A month for reflection

By The Beacon | February 4, 2009 9:00pm

By Molly Hiro

This first week of February marks the beginning of Black History Month, a time when we remember and pay homage to figures such as Harriet Tubman, Frederick Douglass, and, of course, Martin Luther King, Jr. But this year, the African American most on our minds is from the very real present, not the past: our newly-minted President, Barack Obama.

Obama's rapid ascension to the presidency has become a focal point for debates on the very existence of things like Black History Month.

For some, having a black family on America's highest political pedestal makes the work of those such as Rosa Parks and Malcolm X seem even more worthy of honor and celebration. For others, Obama's success (along with his mixed-race status) marks the beginning of a post-racial era.

According to this latter perspective, if a black man can be elected president, then the dream of a color-blind America has been realized, and so we should no longer even separate off "black" history from American history by giving it its own month.

As a white scholar compelled by questions of African-American history and identity, I side with the former of the above two perspectives on the continuing commemoration of black history. As many have noted, it's untrue to the legacy of Dr. King's convictions to interpret his famous "I Have a Dream" speech as calling for simple color-blindness. And in an age when black Americans are still living in poverty, dropping out of high school, and charged with crimes at much higher rates than average, Obama's election, while enormously symbolic, can't be seen as signaling the end of racial inequities in the U.S.

Yet the existence of Black History month need not be understood as dividing or atomizing the country between African Americans and everyone else.

When Dr. Carter G. Woodson founded what was then called "Negro History Week" in 1926, he called for emphasizing "not Negro History, but the Negro in history ... not a history of selected races or nations, but the history of the world void of national bias, race hate and religious prejudice."

Indeed, when I study and teach African-American literature, I'm always struck by the simultaneous particularity and universality of the themes that emerge. On one hand, black-authored texts dramatically render historical realities.

Just a few examples: Harriet Jacobs's personal narrative captures the painfully narrow set of options for a young female slave; Zora Neale Hurston's works sing the folk traditions of the black South; Richard Wright's "Native Son" dramatizes the bleakness of the Jim Crow era in Chicago ghettos.

In these cases and many others, literature can enrich our sense of the particular struggles and successes of black Americans.

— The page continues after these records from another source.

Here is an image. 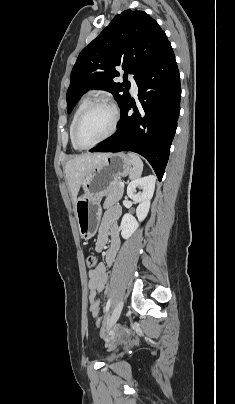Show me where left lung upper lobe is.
<instances>
[{
    "label": "left lung upper lobe",
    "mask_w": 235,
    "mask_h": 404,
    "mask_svg": "<svg viewBox=\"0 0 235 404\" xmlns=\"http://www.w3.org/2000/svg\"><path fill=\"white\" fill-rule=\"evenodd\" d=\"M169 43L158 23L143 11L125 10L85 47L72 69L67 91V112L89 89L106 90L114 95L119 107L130 97L129 85L115 83L118 69L136 78Z\"/></svg>",
    "instance_id": "1"
}]
</instances>
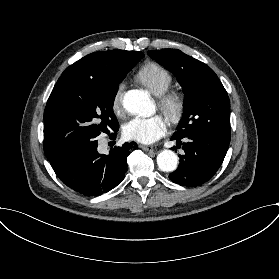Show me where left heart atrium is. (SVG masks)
Segmentation results:
<instances>
[{
    "instance_id": "39dd6f15",
    "label": "left heart atrium",
    "mask_w": 279,
    "mask_h": 279,
    "mask_svg": "<svg viewBox=\"0 0 279 279\" xmlns=\"http://www.w3.org/2000/svg\"><path fill=\"white\" fill-rule=\"evenodd\" d=\"M167 131L162 115L151 117H134L122 127L125 139L142 144H151L162 138Z\"/></svg>"
}]
</instances>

On the other hand, however, the thoughts and feelings associated with these concrete historical realities are themselves sometimes universally applicable. So, for example, while few of us, black or white, have actually taught ourselves to read in the way that Frederick Douglass did, his struggle to gain literacy (and thus freedom), articulates metaphorically many of our own personal struggles to assimilate a certain power structure.

Likewise, W. E. B. Du Bois's description of "double consciousness," of that peculiar sensation of seeing yourself always through another's eyes, so poignantly gets at that sense of a "split self" that most people deal with at some moment of great self-consciousness. And how many of us, of whatever race, have listened to a classic jazz or blues tune - both genres originated by black artists - and felt that it perfectly expresses a particular feeling that words can't quite describe?

To me, then, African-American literature - as well as African-American history and culture more broadly - matters to all of us.

It's valuable to be reminded of the dark and painful histories of slavery and segregation, but it's also inspiring to celebrate those remarkable figures, black and white, who struggled against those same institutions.

Last week I had the opportunity to hear the eloquent Dr. Cornel West, a leading black public intellectual, speak about his perspective on the "age of Obama." As West argued, being concerned about racial justice isn't about "phenotype," but is part of a larger quest for truth, and "the condition of truth is to allow suffering to speak."

So this February, let's remember that celebrating Obama's victory and memorializing those on whose struggles his successes are based can and should go hand in hand.